Dugaan Penyalahgunaan Wewenang

Lebih dari itu, pengacara yang berkantor di Kecamatan Kertosono ini juga mengungkapkan bahwa kegiatan tersebut berpeluang terjadinya penyalahgunaan wewenang, khususnya kewenangan kades.

Jika pelaksanaan kegiatan ini terbukti tidak sesuai tujuan, maka kades dan aparatur pemerintah desa dapat diduga melanggar Pasal 3 Undang-Undang Nomor 31 Tahun 1999 tentang Pemberantasan Tindak Pidana Korupsi, yakni perbuatan yang merugikan keuangan negara dengan menyalahgunakan wewenang, ungkap Anang.

 

Meminta Evaluasi dan Audit

Untuk itu, Anang mendesak agar dinas terkait melakukan evaluasi terhadap kegiatan tersebut. Ia juga meminta aparat penegak hukum (APH) dan aparat pengawasan intern pemerintah (APIP) dapat segera melakukan audit terhadap penggunaan anggaran desa terkait kegiatan tersebut.
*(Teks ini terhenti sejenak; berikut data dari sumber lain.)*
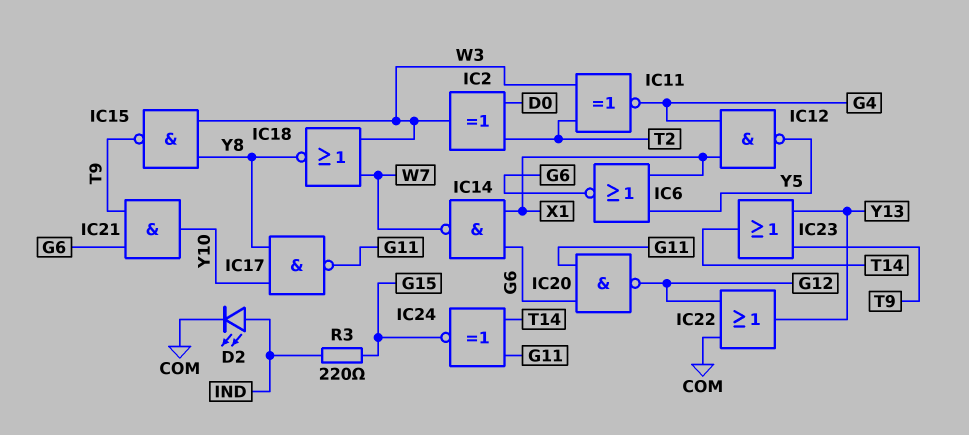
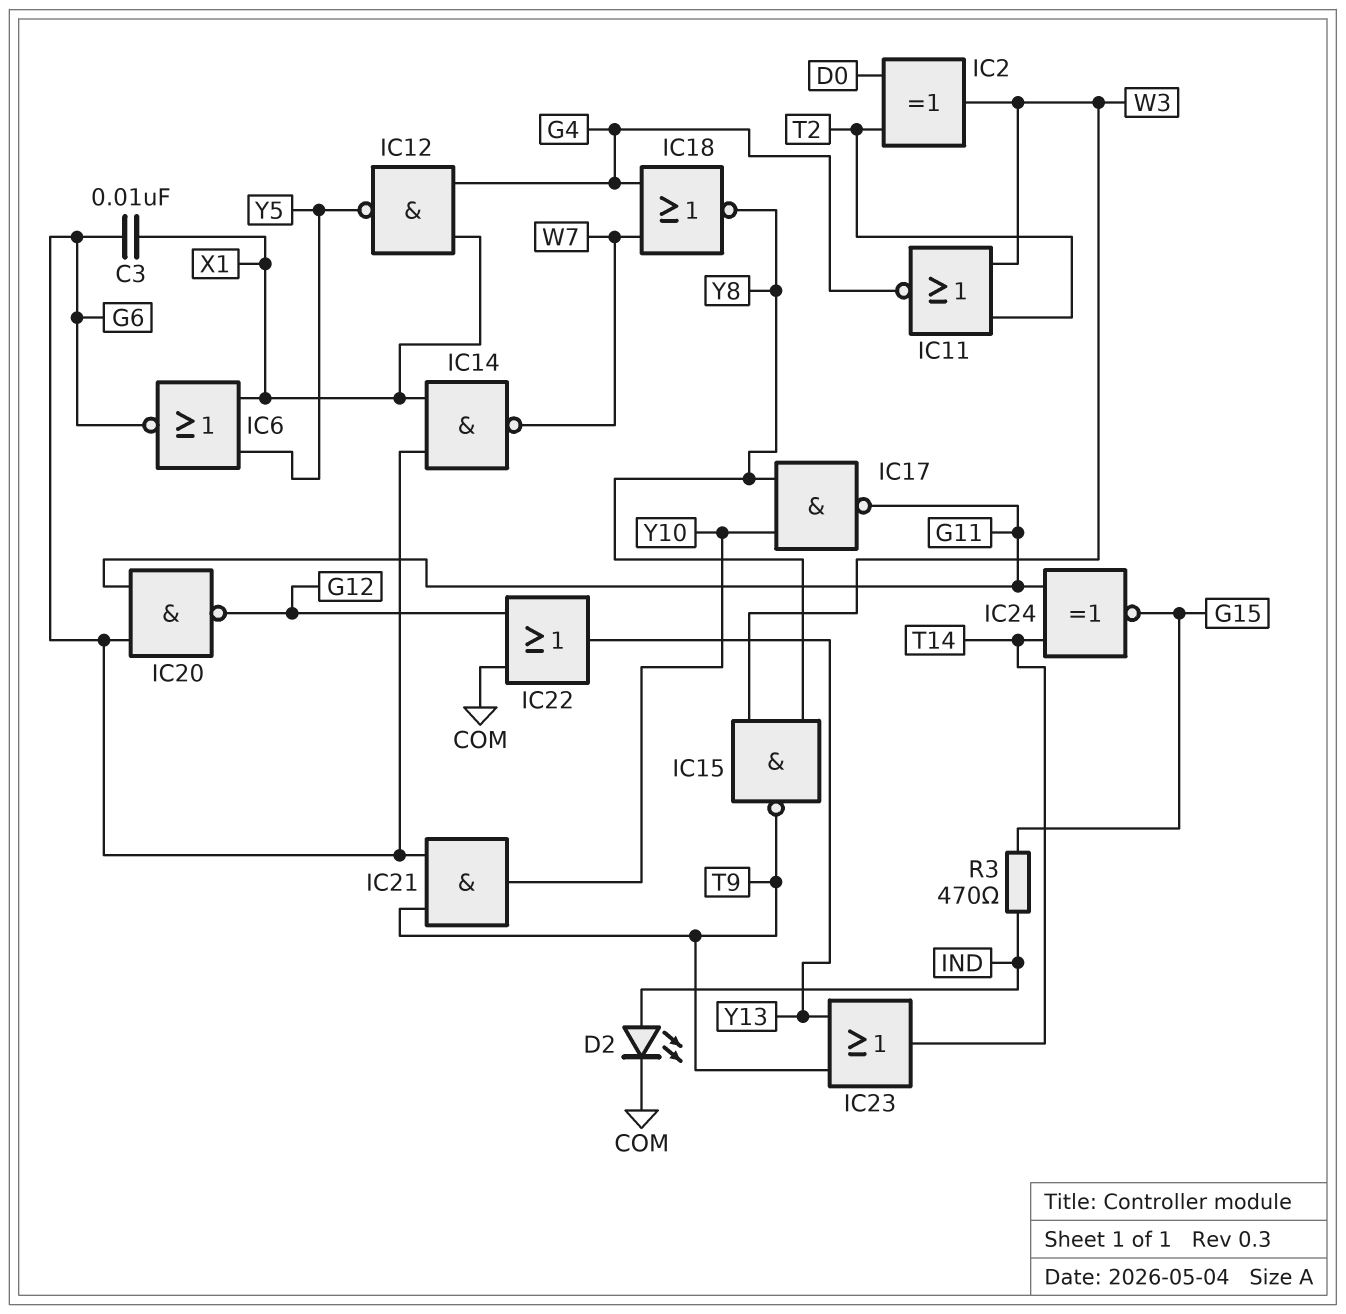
C3: none -> 10nF (G6, X1)
IC11: XNOR (in T2, in W3, out G4) -> NOR (in T2, in W3, out G4)
IC18: NOR (in W3, in W7, out Y8) -> NOR (in G4, in W7, out Y8)
R3: 220 (G15, IND) -> 470 (G15, IND)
Pemkab Nganjuk dalam hal ini Inspektorat bersama-sama dengan APH harus melakukan audit terhadap penggunaan anggaran desa terkait kegiatan tersebut untuk memastikan transparansi dan akuntabilitas, desak Anang.


Selain meminta untuk melakukan evaluasi dan audit, Anang menyarankan kepada pemangku kebijakan untuk melakukan penguatan regulasi lokal.

Pemerintah daerah dapat memperkuat regulasi mengenai batasan pengeluaran untuk perjalanan dinas atau pelaksanaan kegiatan di luar daerah, mungkin dengan membuat regulasi peraturan kepala daerah dengan juknis dan juklaknya, kata Anang menyarankan.


Sekadar informasi, dalam kegiatan peningkatan kapasitas yang diikuti kades berikut aparatur pemerintah desa se-Kecamatan Lengkong menelan anggaran tidak sedikit. Anggaran tersebut mencapai lebih dari Rp 300juta yang berasal dari dana desa.